La coexistence de trois classes d’enseignement :
La publique délaissée aux démunis, la plus part démissionnaires de l’éducation de leurs enfants par la force des choses, quand bien même ils rêvent pour eux d’un meilleur avenir que leur propre présent. La privée, mieux lotie, qui phagocyte la première, mais elle-même stratifiée tels des hotels, de zéro à cinq étoiles.
L’étrangère (française, belge, espagnole, américaine, britannique…), qui assure la reproduction de la plupart des élites.
Et enfin le troisième mal qui paralyse l’enseignement marocain, autant le public que le privé, chacun pour des raisons différentes aussi inavouables les unes que les autres. Milieu censé par définition être le plus ouvert aux changements, le plus réceptif aux évolutions, le plus perméable aux nouvelles idées, il est paradoxalement le plus hermétique aux transformations et au mouvement.
Le triangle des Bermudes
C’est sur ce terreau d’immobilisme et d’inertie qu’a atterri Chakib Benmoussa. Sa nomination à ce poste a été perçue comme l’expression de la volonté royale d’en finir avec les atermoiements, les hésitations et les faux-fuyants.
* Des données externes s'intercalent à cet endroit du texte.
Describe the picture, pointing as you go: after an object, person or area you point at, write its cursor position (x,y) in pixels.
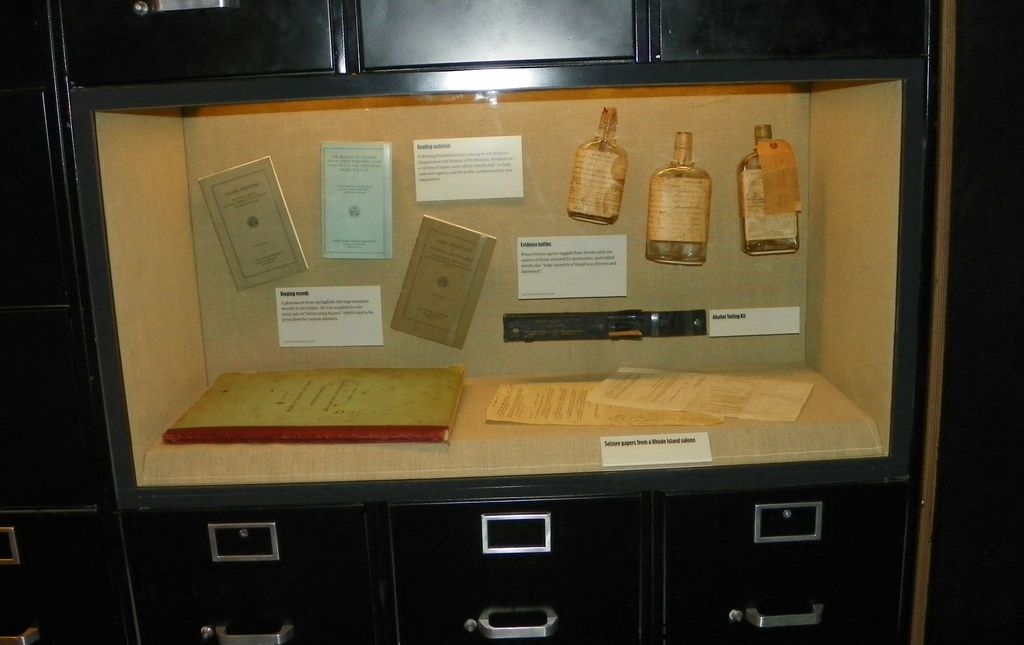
In the picture we can see cupboards (444,524) which are black in color and in the middle of it, we can see a rack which is cream in color, in it we can see some cards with some information posted in the rack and in the rack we can see a book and some papers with some information in it.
Et dans ce chantier des douze travaux d’Hercule, il avait le choix entre le nettoyage des écuries d’Augias, risqué, ou la voie de la pédagogie en ratissant aussi large que possible.
Le lancement de consultations nationales pour l'amélioration de l’école publique indique qu’il a opté pour la quête de l’adhésion. Derrière cette initiative, on peut subodorer une arrière-pensée, briser le triangle des Bermudes (administration, cadre enseignant et syndicats) dont il se sentirait un peu l’otage. C’est peut-être ce qu’il laisse entendre en affirmant que le lancement de « ces consultations à partir des établissements scolaires, incarnant la centralité de l'école dans la réforme, [tend à impliquer] les premiers bénéficiaires des services de l'école, à savoir les élèves, leurs mères, pères et tuteurs, ainsi que […] » etc.
C’est habile et il faut lui souhaiter bonne chance. Comme les généraux de Napoléon, il en a besoin. Car si lui n’y arrive pas…, mais ne soyons pas cassandres, il y va du Maroc et de sa pérennité. Encore faudrait-il lui laisser le temps de mener sa mission à son terme, qui est long.